“Wow,” Athena Rose says as she gazes at the Ditchley portrait of Elizabeth I in Tudors to Windsors: British Royal Portraits.
Athena, along with Lakeisha Nibi and Courtney Major-Linihan, is a performing arts student at Lewisham College.
We asked the students to give their thoughts on key portraits in the exhibition. From royal duties and materialism to symbolism and brotherly love, here’s what they had to say...
This painting was probably commissioned by Sir Henry Lee, a favourite courtier of Elizabeth I and the first person to hold the office of 'Queen’s Champion'. Like many portraits of Elizabeth, the painting is filled with symbolism – the storms behind her and the clear skies ahead, referring to her forgiving nature.
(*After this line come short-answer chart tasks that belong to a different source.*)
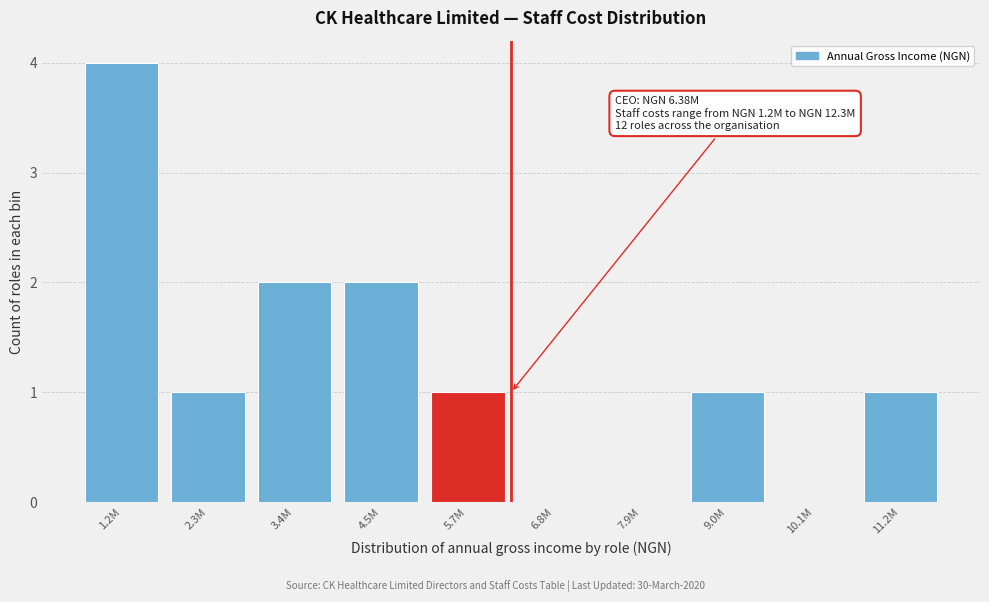

Reading left to right, extract all data points from this chart.

1.2M=4	2.3M=1	3.4M=2	4.5M=2	5.7M=1	6.8M=0	7.9M=0	9.0M=1	10.1M=0	11.2M=1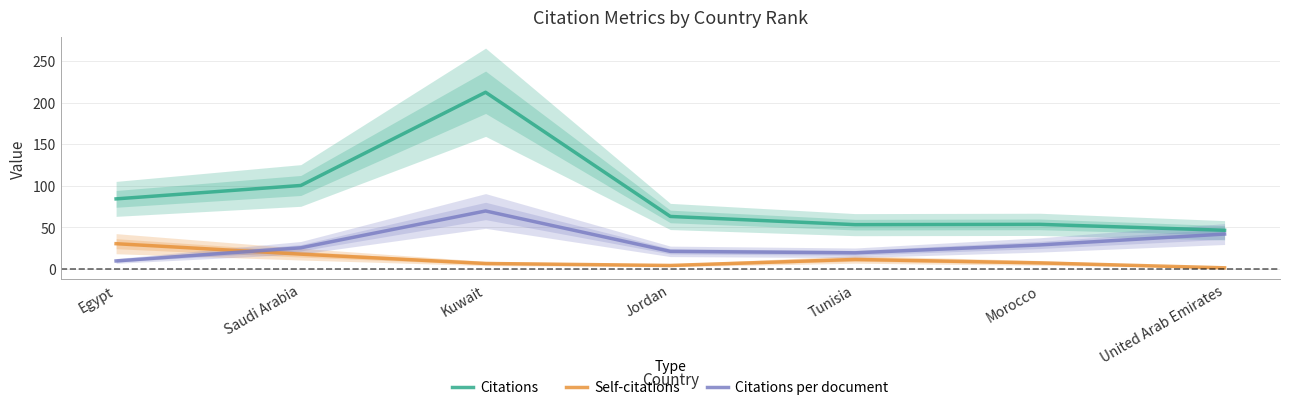

What is the label of the 1st point from the right?

United Arab Emirates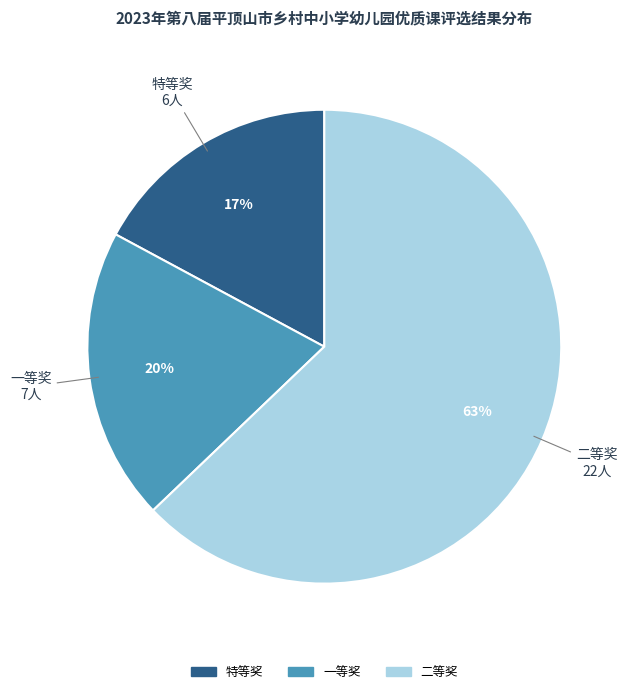

Do 特等奖 and 一等奖 together represent more than half of the pie?

No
She is standing on a globe of the world, with her feet on Oxfordshire - site of Lee's Ditchley home.
Victoria’s coronation was hailed as a new era of hope and optimism for Britain. That wave of feeling is conveyed in her portrait, with her upturned gaze and a shaft of light illuminating the scene. This official coronation portrait is also full of the traditions of royal iconography, including a sceptre, Imperial State Crown and coronation robes.
This portrait shows Queen Victoria nearing the end of her long reign, wearing the blue sash of the Order of the Garter. This is a version after an original made for Queen Victoria’s own collection. Victoria’s youngest child Princess Beatrice read aloud to her elderly mother during sittings for the original portrait, which the queen described as ‘wonderfully good’. Victoria died in 1901, aged 81. Her reign of 63 years was, at the time, the longest of any British monarch.
This is the first official oil portrait of Prince William and Prince Harry. It represents a unique moment in the lives of the brothers when they were both serving officers in the Household Cavalry (the ‘Blues and Royals’). They are shown wearing regimental dress uniform and the Duke of Cambridge wears the star and sash of the Order of the Garter, the highest order of chivalry in Britain. The painting conveys what the artist describes as ‘an informal moment within a formal context’.
The Ditchley portrait of Elizabeth I by Marcus Gheeraerts the Younger
Painted by Flemish artist, Marcus Gheeraerts the Younger in around 1592, the 'Ditchley portrait' of Elizabeth I depicts the Queen dressed in white, standing on the globe of the world.
“She looks like an angel in the sky. Her dress is covered in pearls and pearls are a symbol of virginity,” Lakeisha says.
For Athena, the portrait exudes majesty. “It screams dominance, power,” she says. She points out the contrasting weather at the top of the portrait, noting, “She can control anything around her. It could be sunny one day, but if she’s not having it, it can be rainy the next.”
Courtney agrees that the portrait showcases Elizabeth’s status. “It’s like she’s holding a wand, and when she strikes, everyone listens. When she says ‘go,’ everyone jumps,” she says.
Queen Victoria by Sir George Hayter, 1863, based on a work of 1838
This painting of Queen Victoria’s coronation shows the teenage queen in all her splendour and glory.
“The curtains at the side are like a theatre,” Lakeisha says. “They’ve just opened and she’s ready to perform, ready to give her best.”
Queen Victoria came to the throne in 1837 at the age of 18, which resonated with Lakeisha. “I’m 18 myself, and I could not imagine such responsibility, the weight that would have been on her shoulders,” she says.
Athena commented on the queen’s youthful energy: “She’s looking up to the distance as if looking towards the future; seeing what she can bring forward with her youthful attitude.”
Queen Victoria by Bertha Müller after Heinrich von Angeli
For Courtney, Bertha Müller’s portrait of Queen Victoria in mourning, painted nearly 40 years after Prince Albert’s death in 1861, is especially moving.
She explains: “I have a lot of sympathy for Queen Victoria in this picture. She’s a widow and for her, her husband was the most important thing in her life. And I think this is important for us as teenagers nowadays to realise that materialistic things don’t make you who you are, and the people around you do.”
Prince William, Duke of Cambridge and Prince Harry, Duke of Sussex by Nicky Philipps
This painting of Prince William, Duke of Cambridge and Prince Harry, Duke of Sussex was the first official oil portrait of the brothers. It was made by artist Nicky Philipps in 2009.
“It’s a very relaxed portrait, and they’ve even got their gloves off,” Lakeisha says. Athena agrees, noting that the portrait captures a “secret stolen moment” between the two siblings. “They don’t have to be the future king and the prince, they can just be... William and Harry,” she says.